What do I need to be able to use the Usenet?
What do I need to use the Usenet?
In order to access the Usenet, you need an account with a Usenet provider of your choice on the one hand, and on the other hand you need a newsreader that connects you to the Usenet. The newsreader is comparable to the browser with which you can surf the World Wide Web. In order to be able to dive into the world of the Usenet, you need things:
- An Internet connection
- An account with a Usenet provider
- A newsreader
To connect to the outside world you logically need access to the internet. Since Usenet is based on numerous high-performance computers and data centers, access cannot be provided free of charge. Therefore you need an account with the Usenet provider of your choice, access is already available for 5€ per month.
In the early 2000s, Usenet was increasingly used for file exchange. The infrastructure with decentralized high performance servers distributed worldwide offers a high level of protection against failure and very fast downloads. Many providers even advertise data rates of up to 1,000 Mbit/s. Such a setup naturally causes costs – the servers, power, etc. are expensive. Therefore a good Usenet access can never be completely free of charge.

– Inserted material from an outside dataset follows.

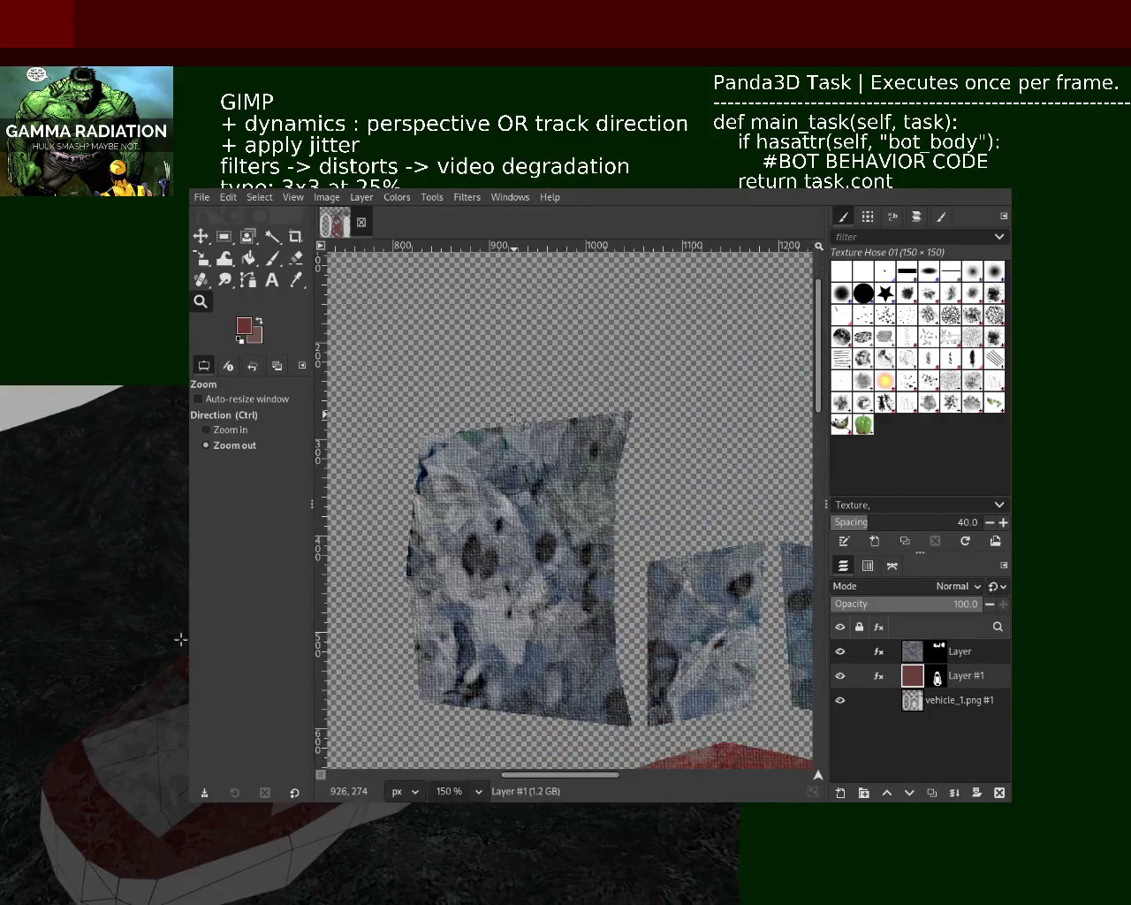
scroll(517, 425, "down", 2, "ctrl")
scroll(530, 441, "down", 1, "ctrl")
scroll(544, 464, "up", 1, "ctrl")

For the discussions in the text newsgroups the traffic and therefore the costs are still manageable. You have to dig a little deeper into your pockets for the interesting things – the binary newsgroups. For example, you are usually charged per downloaded data volume or sometimes a Usenet flat rate is offered. In terms of price, Usenet access starts at just a few euros or dollars.
Is the Usenet anonymous?
Due to the structure of the Usenet, users who only receive content and do not post themselves are absolutely anonymous. For billing purposes, the data volume consumed per user is stored – but what the user has viewed or downloaded remains his secret. Almost all providers also offer SSL encryption, which promises even greater protection.
The situation is different when writing messages and posts of file attachments (binaries) – here, the user’s real name can be identified via the header of the post and, if necessary, via the IP. However, we are currently not aware of any cases of warnings due to the use of the Usenet.
Is the Usenet legal?
Yes, similar to the World Wide Web, the Usenet is first of all a network of servers. Like the www, it is of course completely legal, and the Usenet providers are also legal. They only offer access to the network and have no influence on the content.
The situation is different when Usenet providers strongly promote the discovery of illegal content in the Usenet and gear their entire business model to this. Some providers have already been forced to close down because they had specifically promoted illegal uploads financially and even advertised the respective providers in the Usenet articles.